Las siguientes apariciones de Cristo resucitado son, en primer lugar, a María Magdalena, quien había vuelto, llorando, hasta el lugar donde Jesús había sido enterrado. Estaba triste porque «se habían llevado al Señor, y no sabía adónde”. Tras confundirle con el jardinero, finalmente la amiga de Jesús le reconoce al escuchar su voz, diciendo su nombre: «¡Rabboni (maestro)!», gritó ella, llena de emoción.

Después, Jesús resucitado se aparece a Pedro y a otros dos discípulos que regresaban a su pueblo de Emaús. Antes de terminar el día, Jesús se aparece al resto de los discípulos dentro del cenáculo, donde permanecían escondidos. Allí, el Resucitado les pide un pescado asado, que comió en su presencia.

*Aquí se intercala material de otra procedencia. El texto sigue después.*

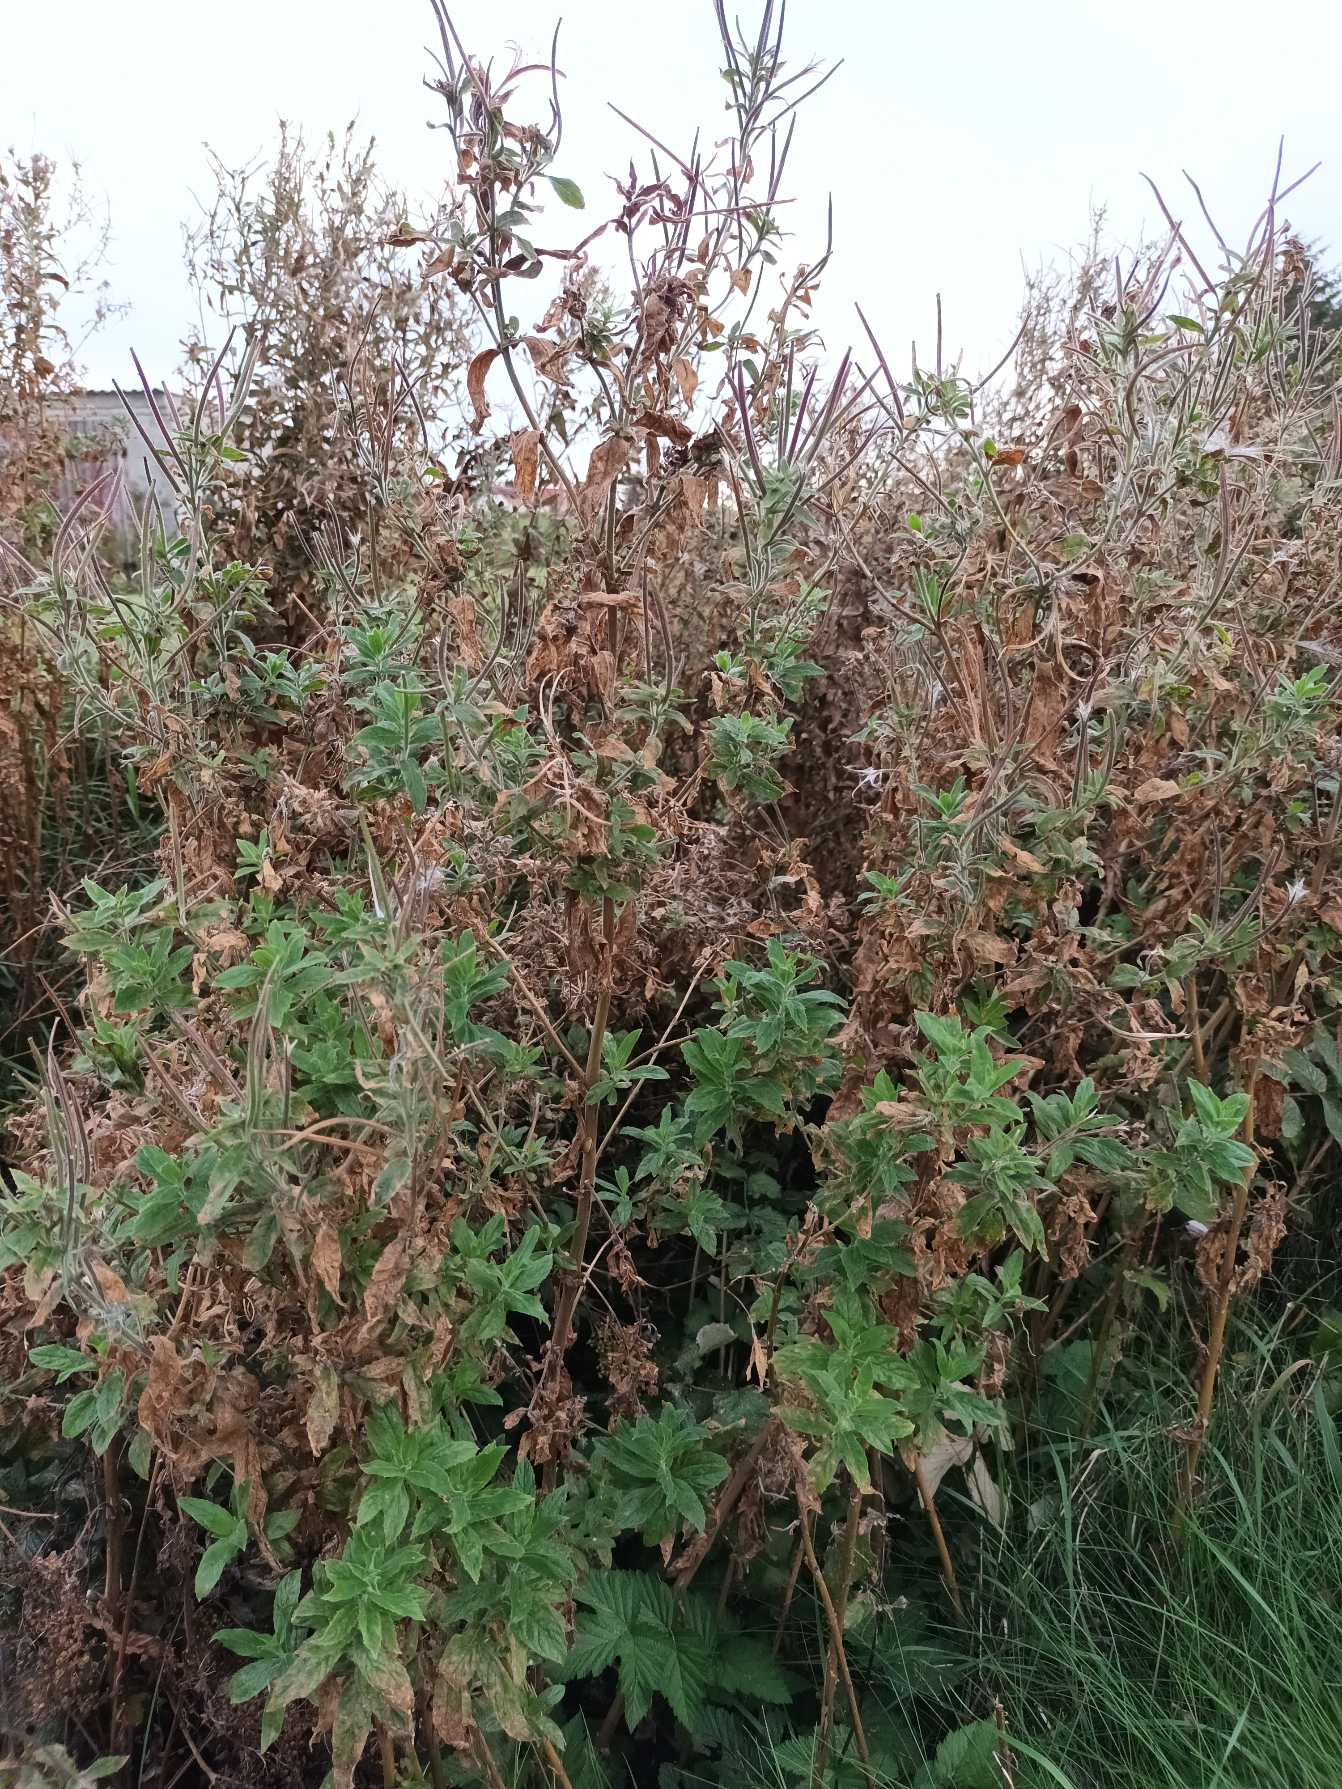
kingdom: Plantae
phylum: Tracheophyta
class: Magnoliopsida
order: Myrtales
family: Onagraceae
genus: Epilobium
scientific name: Epilobium hirsutum
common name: Lådden dueurt
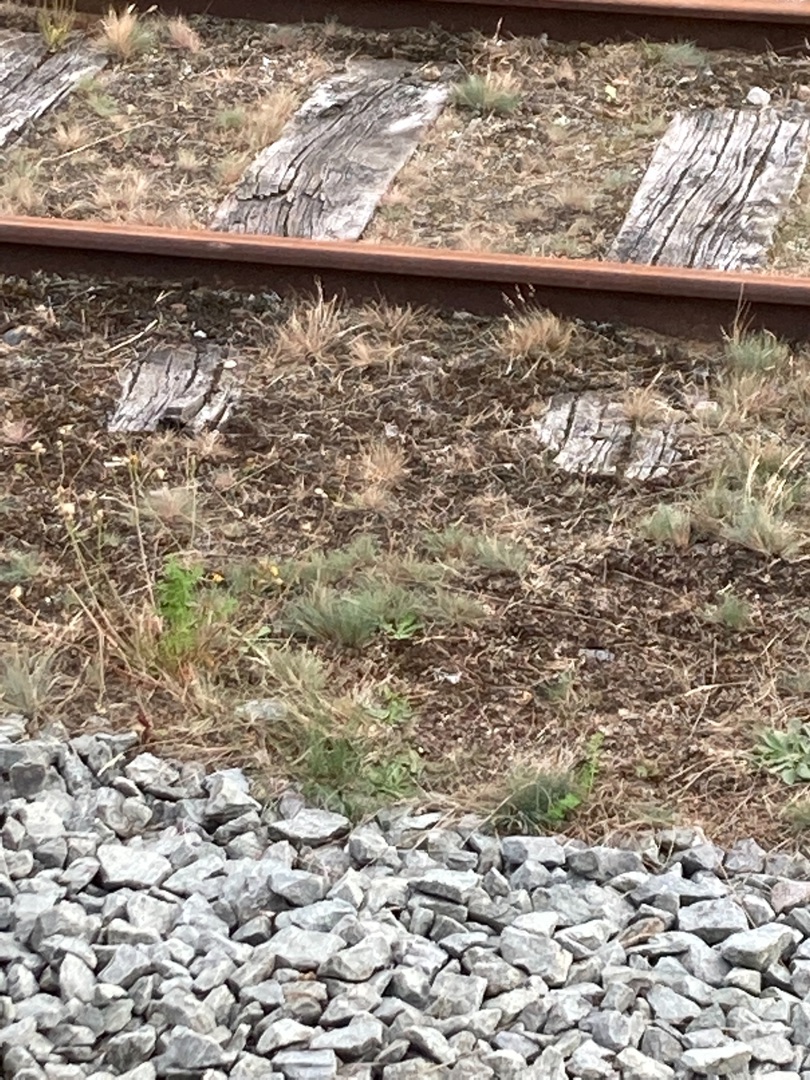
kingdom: Plantae
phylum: Tracheophyta
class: Liliopsida
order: Poales
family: Poaceae
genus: Corynephorus
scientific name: Corynephorus canescens
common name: Sandskæg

En los Evangelios, se recogen las palabras dirigidas por Jesús a unos discípulos llenos de miedo: «¿Por qué os alarmáis? Mirad mis manos y mis pies: soy yo en persona. Palpadme y daos cuenta de que un fantasma no tiene carne y huesos, como veis que yo tengo» (Lc 24, 38-39).

Era el Domingo de Pascua de la primera Semana Santa de la historia; un 5 de abril, igual que este año, en 2026.